**What is needed**:
Reproduce every line of the material below word for word, keeping its original spelling, punctuation, and line order.
────────────────────
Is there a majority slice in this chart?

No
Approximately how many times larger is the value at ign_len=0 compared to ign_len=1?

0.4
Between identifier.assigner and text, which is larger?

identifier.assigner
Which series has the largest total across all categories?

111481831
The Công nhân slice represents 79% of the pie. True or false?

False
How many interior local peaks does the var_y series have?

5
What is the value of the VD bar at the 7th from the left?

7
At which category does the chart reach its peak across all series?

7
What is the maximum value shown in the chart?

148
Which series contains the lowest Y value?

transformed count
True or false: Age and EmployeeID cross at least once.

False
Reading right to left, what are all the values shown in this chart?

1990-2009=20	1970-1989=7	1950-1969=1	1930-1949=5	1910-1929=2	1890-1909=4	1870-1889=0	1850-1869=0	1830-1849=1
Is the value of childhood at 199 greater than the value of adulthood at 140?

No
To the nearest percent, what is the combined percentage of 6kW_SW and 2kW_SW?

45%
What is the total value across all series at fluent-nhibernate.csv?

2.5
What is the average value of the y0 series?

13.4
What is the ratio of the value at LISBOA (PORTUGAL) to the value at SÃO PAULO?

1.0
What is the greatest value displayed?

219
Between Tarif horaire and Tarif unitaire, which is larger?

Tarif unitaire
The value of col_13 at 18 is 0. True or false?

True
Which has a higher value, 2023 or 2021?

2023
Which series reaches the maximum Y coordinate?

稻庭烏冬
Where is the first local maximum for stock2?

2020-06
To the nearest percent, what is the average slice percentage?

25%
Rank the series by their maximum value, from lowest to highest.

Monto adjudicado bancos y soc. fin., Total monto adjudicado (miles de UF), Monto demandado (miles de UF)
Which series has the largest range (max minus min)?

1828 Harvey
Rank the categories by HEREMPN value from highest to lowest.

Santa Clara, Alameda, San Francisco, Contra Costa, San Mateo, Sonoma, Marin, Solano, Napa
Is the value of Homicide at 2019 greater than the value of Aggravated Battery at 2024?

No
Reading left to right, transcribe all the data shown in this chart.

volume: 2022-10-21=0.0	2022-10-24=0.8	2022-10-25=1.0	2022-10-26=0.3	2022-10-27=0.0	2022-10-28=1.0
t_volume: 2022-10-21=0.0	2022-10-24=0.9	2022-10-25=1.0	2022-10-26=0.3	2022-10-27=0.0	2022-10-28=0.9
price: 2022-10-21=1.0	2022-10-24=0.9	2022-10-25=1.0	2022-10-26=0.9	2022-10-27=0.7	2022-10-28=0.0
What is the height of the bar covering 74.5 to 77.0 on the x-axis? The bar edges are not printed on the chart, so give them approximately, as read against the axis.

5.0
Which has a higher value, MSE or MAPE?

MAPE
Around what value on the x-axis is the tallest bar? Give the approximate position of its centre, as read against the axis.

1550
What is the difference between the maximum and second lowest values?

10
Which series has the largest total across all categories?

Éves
────────────────────
**Task answer**:
Is there a majority slice in this chart?

No
Approximately how many times larger is the value at ign_len=0 compared to ign_len=1?

0.4
Between identifier.assigner and text, which is larger?

identifier.assigner
Which series has the largest total across all categories?

111481831
The Công nhân slice represents 79% of the pie. True or false?

False
How many interior local peaks does the var_y series have?

5
What is the value of the VD bar at the 7th from the left?

7
At which category does the chart reach its peak across all series?

7
What is the maximum value shown in the chart?

148
Which series contains the lowest Y value?

transformed count
True or false: Age and EmployeeID cross at least once.

False
Reading right to left, what are all the values shown in this chart?

1990-2009=20	1970-1989=7	1950-1969=1	1930-1949=5	1910-1929=2	1890-1909=4	1870-1889=0	1850-1869=0	1830-1849=1
Is the value of childhood at 199 greater than the value of adulthood at 140?

No
To the nearest percent, what is the combined percentage of 6kW_SW and 2kW_SW?

45%
What is the total value across all series at fluent-nhibernate.csv?

2.5
What is the average value of the y0 series?

13.4
What is the ratio of the value at LISBOA (PORTUGAL) to the value at SÃO PAULO?

1.0
What is the greatest value displayed?

219
Between Tarif horaire and Tarif unitaire, which is larger?

Tarif unitaire
The value of col_13 at 18 is 0. True or false?

True
Which has a higher value, 2023 or 2021?

2023
Which series reaches the maximum Y coordinate?

稻庭烏冬
Where is the first local maximum for stock2?

2020-06
To the nearest percent, what is the average slice percentage?

25%
Rank the series by their maximum value, from lowest to highest.

Monto adjudicado bancos y soc. fin., Total monto adjudicado (miles de UF), Monto demandado (miles de UF)
Which series has the largest range (max minus min)?

1828 Harvey
Rank the categories by HEREMPN value from highest to lowest.

Santa Clara, Alameda, San Francisco, Contra Costa, San Mateo, Sonoma, Marin, Solano, Napa
Is the value of Homicide at 2019 greater than the value of Aggravated Battery at 2024?

No
Reading left to right, transcribe all the data shown in this chart.

volume: 2022-10-21=0.0	2022-10-24=0.8	2022-10-25=1.0	2022-10-26=0.3	2022-10-27=0.0	2022-10-28=1.0
t_volume: 2022-10-21=0.0	2022-10-24=0.9	2022-10-25=1.0	2022-10-26=0.3	2022-10-27=0.0	2022-10-28=0.9
price: 2022-10-21=1.0	2022-10-24=0.9	2022-10-25=1.0	2022-10-26=0.9	2022-10-27=0.7	2022-10-28=0.0
What is the height of the bar covering 74.5 to 77.0 on the x-axis? The bar edges are not printed on the chart, so give them approximately, as read against the axis.

5.0
Which has a higher value, MSE or MAPE?

MAPE
Around what value on the x-axis is the tallest bar? Give the approximate position of its centre, as read against the axis.

1550
What is the difference between the maximum and second lowest values?

10
Which series has the largest total across all categories?

Éves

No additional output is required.